Si girò dall'altra parte mugugnando qualcosa, nel mentre un flebile raggio di sole sgusciò tra tende scure finendole diritto sulle palpebre, infastidendola.

A completare lo scenario fu il miagolio incessante del gatto che dopo il suono della sveglia, aveva iniziato a tartassarla in loop senza fermarsi.

«Mh?...Kai? Sta' zitto» borbottò con la voce impastata dal sonno.

Il miagolio del gatto continuò, come se non l'avesse sentita.

Iniziò a irritarsi, per cui emise uno sbuffo aprendo gli occhi. Si sollevò ancora mezza intontita e cercò quell'ammasso di pelo torturatore di timpani, trovandolo nello stesso punto in cui lo aveva lasciato la sera precedente.

Lo fissò scocciata.

«Sei veramente irritante la mattina, lo sai?» Il gatto per tutta risposta miagolò nuovamente e con uno scatto felino, balzò sul pavimento, uscendo dalla stanza.

Ruby lo fissò scioccata.

«Non potevi andartene prima di rompermi?» Gli urlò dietro.

Già scocciata di prima mattina e con il morale sotto i piedi, si alzò, scendendo le scale a passi pesanti.

Trovò lo scocciatore peloso sul mobile della cucina, intento a fissarla. Muoveva la coda ritmicamente e se ne stava tutto tranquillo acquattato.

Lei si avvicinò, fissandolo storto con le mani sui fianchi.

«Che cosa vuoi?» disse scorbutica.

Odiava essere svegliata in quel modo di prima mattina, questo la rendeva acida e irritante per tutta la giornata.

Lui per tutta risposta si leccò i baffi, facendole intendere che avesse fame.

Ruby si illuminò e gli sorrise dolcemente.

«Oh, vedo che hai cambiato idea. Che bravo!» Fece per accarezzarlo ma lui glielo impedì.

«Meoow!» miagolò indispettito, cercando di graffiarla con la zampetta.

Lei alzò gli occhi al cielo, dirigendosi verso la mensola.

«Vedo che non ti è ancora passata» iniziò, mentre con fare pacato gli apriva un'altra scatola di tonno.

«Devi farci l'abitudine. - continuò, mentre gli avvicinava il piatto sul ripiano di legno- Tu hai cercato di uccidermi e questa è la tua punizione».

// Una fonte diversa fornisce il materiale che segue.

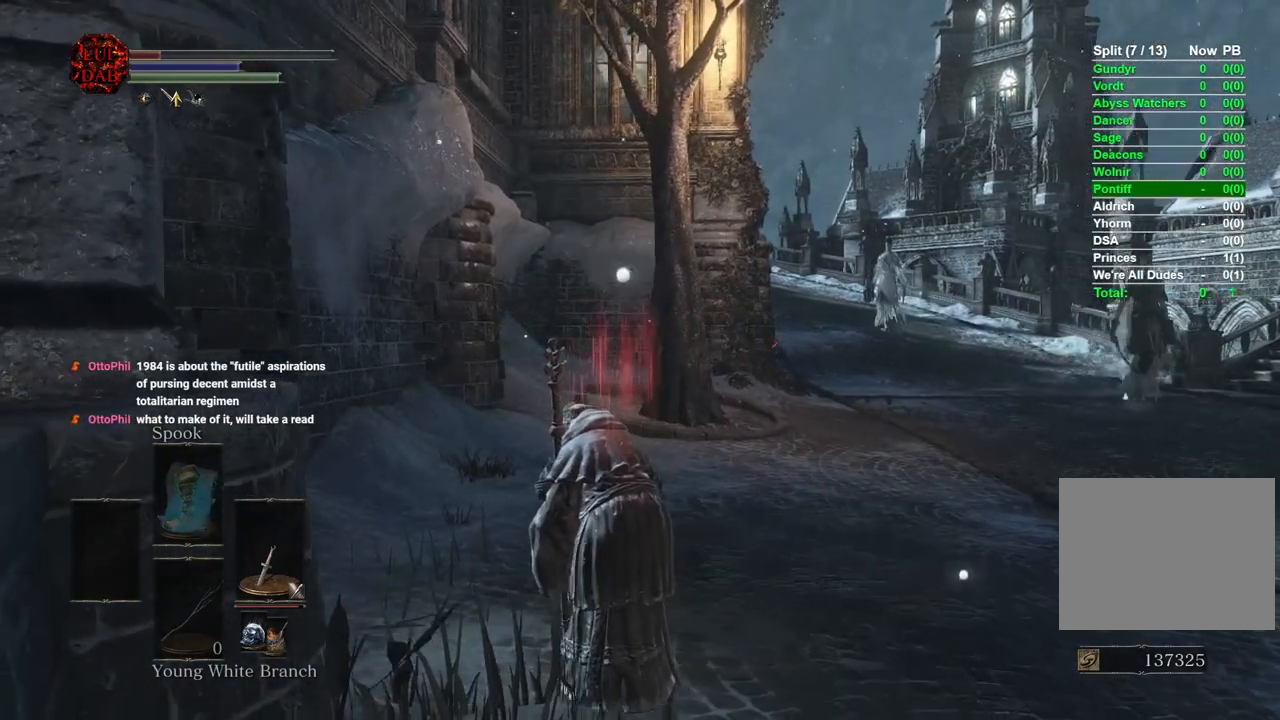
{"buttons": [], "left_stick": "up", "right_stick": "center", "events": []}
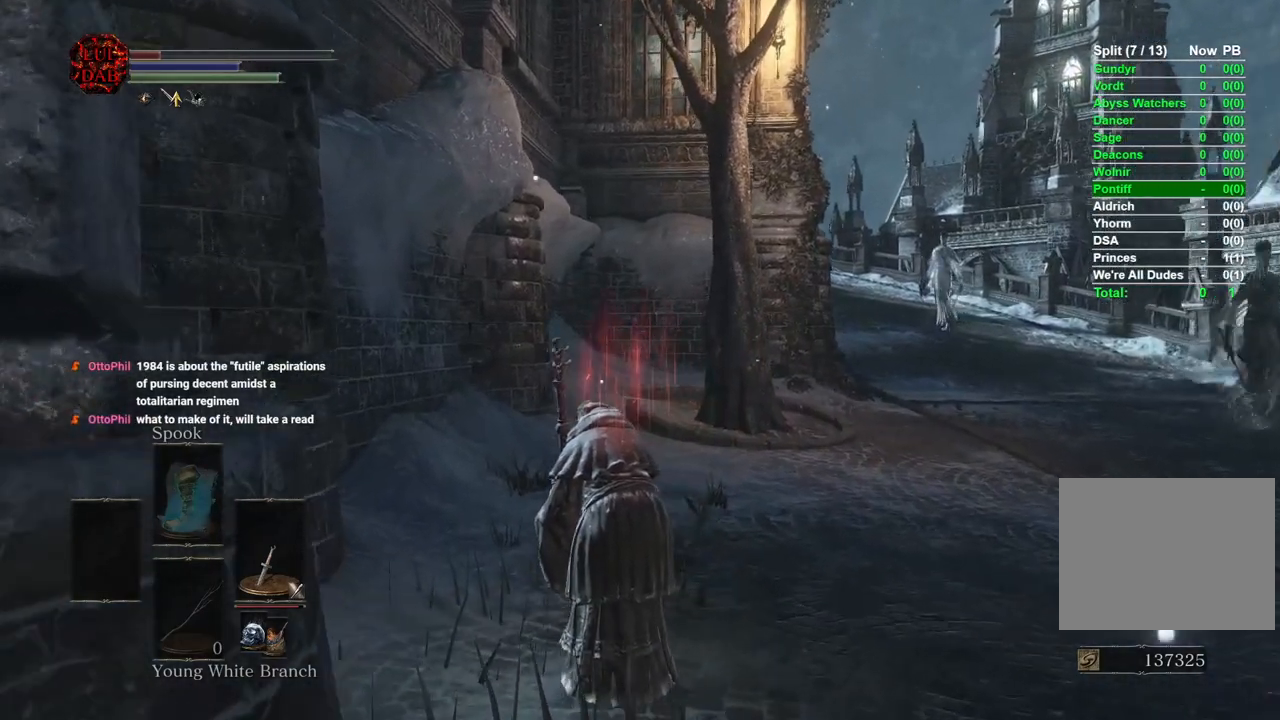
{"buttons": [], "left_stick": "up", "right_stick": "right", "events": [[467, "right_stick", "right"]]}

Kai restò immobile a fissarla, e qualcosa le diceva che probabilmente i suoi pensieri erano del tutto negativi nei suoi confronti.

«E lo sarà finché lo decido io» concluse, mentre si preparava una tazza di Tè caldo.

Kai si apprestò a divorare il piatto, sembrando quasi un senzatetto che non mangiava da anni.

Lei scrollò le spalle e si godette il suo Tè caldo, mangiucchiando un biscotto.

Nel frattempo, ingannando l'attesa pensò alla sua prossima mossa. Che cosa avrebbe dovuto fare adesso? Sì, era la Leader della Congrega ma non aveva mai preso parte alle riunioni o alle mansioni di un Leader, perché era troppo occupata a studiare gli incantesimi per poterne essere degna.

Poi è stata rinchiusa in quel sigillo e buio. Non sapeva che fare, e quel che era peggio, ora che ricordava bene, era la consapevolezza che la famiglia Parker fosse ancora in libertà, se non quelli che l'avevano rinchiusa ma i loro eredi. Per cui, se voleva preservare il suo posto da diritto di nascita, avrebbe dovuto ucciderli o per lo meno, avrebbe dovuto affermare la sua supremazia su di loro.

Sbuffò. Ma non potevano semplicemente lasciarla in pace e levarsi dalle scatole? Quella mattina si sentiva scocciata e acida proprio come quando qualcuno veniva a svegliarti male. Fissò storto Kai che nel frattempo si leccava soddisfatto una zampetta.

Finì il suo Tè.

Beh, forse era meglio darsi da fare. Prima faceva la sua mossa e prima sarebbe stata più tranquilla.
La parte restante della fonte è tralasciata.